Zu beantwortende Fragen.
[1] Gib den Abschnitt des Textes über Jugendsprache von „Jugendsprache: kreativ, lebendig“ bis „ihre eigene Welt.“ wieder und tausche dabei „Jugendliche“ gegen „Teenager“ aus.
[2] Beantworte kurz diese Fragen zum Text über Jugendsprache:
(a) Welche Antworten auf die Frage „Alles klar?“ nennt der Text für Jugendliche von heute?
(b) Welche zwei Bezeichnungen für eine Freundin führt der Text an?
(c) Wie fühlt man sich laut dem Text als Eltern oder Erwachsener?

Ausgangstext.
Jugendsprache: kreativ, lebendig und mit eigenen Gesetzen. Aus ihrem aktuellen Lebensgefühl heraus kreieren Jugendliche neue Wortschöpfungen und Redewendungen. So grenzen sie sich ab von den Alten und (er)finden ihre eigene Welt.
Jugendsprache: Zeitspiegel einer neuen Generation
Jede Generation hat ihre eigene Sprache. Fragte man in grauer Vorzeit „Was machst’n?“, so heißt es heute „Was geht?“. Man hängt nicht mehr ab, sondern man chillt. Auf die Frage „Alles klar?“ antwortet ein Jugendlicher nicht mehr mit einem simplen „Ja“, sondern mit einem simplen „Muss“ oder „Ja, bei dir?“ Eine Freundin ist eine Perle oder eine Ische. Und wenn etwas besonders gut gelaufen ist oder jemand sehr großzügig oder, altmodisch gesagt, anständig war, lautet der Kommentar: „Korrekt.“
Jugendsprache ist frisch, lebendig und kreativ. Sie spiegelt die aktuelle Lebenswelt und das Lebensgefühl der neuen Generation. Sie wird von Generation zu Generation neu kreiert – spontan, individuell und oft sehr aufschlussreich für die Elterngeneration. Zeigt sie doch, dass da eine neue Generation heranwächst, allmählich erwachsen wird und eine eigene Welt mit eigenen Werten und Gesetzen schafft. Als Eltern, als Erwachsener fühlt man sich da ganz schön out und ganz schön alt.

Informationen.
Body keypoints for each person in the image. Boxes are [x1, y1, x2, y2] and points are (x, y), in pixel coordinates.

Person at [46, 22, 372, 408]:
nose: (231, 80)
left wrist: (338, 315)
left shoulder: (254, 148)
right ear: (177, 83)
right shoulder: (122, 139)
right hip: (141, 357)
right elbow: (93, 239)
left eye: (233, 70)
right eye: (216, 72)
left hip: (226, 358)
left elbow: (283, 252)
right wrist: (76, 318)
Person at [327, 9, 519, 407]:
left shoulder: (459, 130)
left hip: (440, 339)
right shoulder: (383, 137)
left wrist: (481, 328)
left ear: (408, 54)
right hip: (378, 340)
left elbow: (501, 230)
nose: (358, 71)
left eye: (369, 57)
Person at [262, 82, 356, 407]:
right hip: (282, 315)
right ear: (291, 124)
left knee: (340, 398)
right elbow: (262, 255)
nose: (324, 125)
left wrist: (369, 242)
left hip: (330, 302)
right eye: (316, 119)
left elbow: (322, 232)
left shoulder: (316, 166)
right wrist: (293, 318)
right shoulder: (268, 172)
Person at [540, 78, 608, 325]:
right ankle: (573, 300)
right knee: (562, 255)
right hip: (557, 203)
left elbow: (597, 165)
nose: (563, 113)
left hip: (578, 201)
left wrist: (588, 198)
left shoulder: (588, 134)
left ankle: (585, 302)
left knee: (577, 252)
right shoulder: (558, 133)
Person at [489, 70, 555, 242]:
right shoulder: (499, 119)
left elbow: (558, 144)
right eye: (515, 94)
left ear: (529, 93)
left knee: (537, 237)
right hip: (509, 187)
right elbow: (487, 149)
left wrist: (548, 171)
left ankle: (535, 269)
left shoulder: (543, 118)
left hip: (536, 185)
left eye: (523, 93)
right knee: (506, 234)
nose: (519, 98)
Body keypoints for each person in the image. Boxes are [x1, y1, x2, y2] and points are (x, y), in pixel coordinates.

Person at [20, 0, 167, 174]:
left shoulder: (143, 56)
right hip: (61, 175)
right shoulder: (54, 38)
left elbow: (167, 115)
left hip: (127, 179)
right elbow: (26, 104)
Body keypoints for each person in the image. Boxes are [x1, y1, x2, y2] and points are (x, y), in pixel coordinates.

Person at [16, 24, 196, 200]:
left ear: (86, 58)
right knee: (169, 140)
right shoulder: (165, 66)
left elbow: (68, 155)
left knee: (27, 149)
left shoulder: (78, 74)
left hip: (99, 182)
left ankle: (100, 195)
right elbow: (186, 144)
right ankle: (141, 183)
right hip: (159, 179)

Erwartete Ergebnisse.
[1]
Jugendsprache: kreativ, lebendig und mit eigenen Gesetzen. Aus ihrem aktuellen Lebensgefühl heraus kreieren Teenager neue Wortschöpfungen und Redewendungen. So grenzen sie sich ab von den Alten und (er)finden ihre eigene Welt.

[2]
(a) „Muss“ oder „Ja, bei dir?“
(b) Perle und Ische
(c) Ganz schön out und ganz schön alt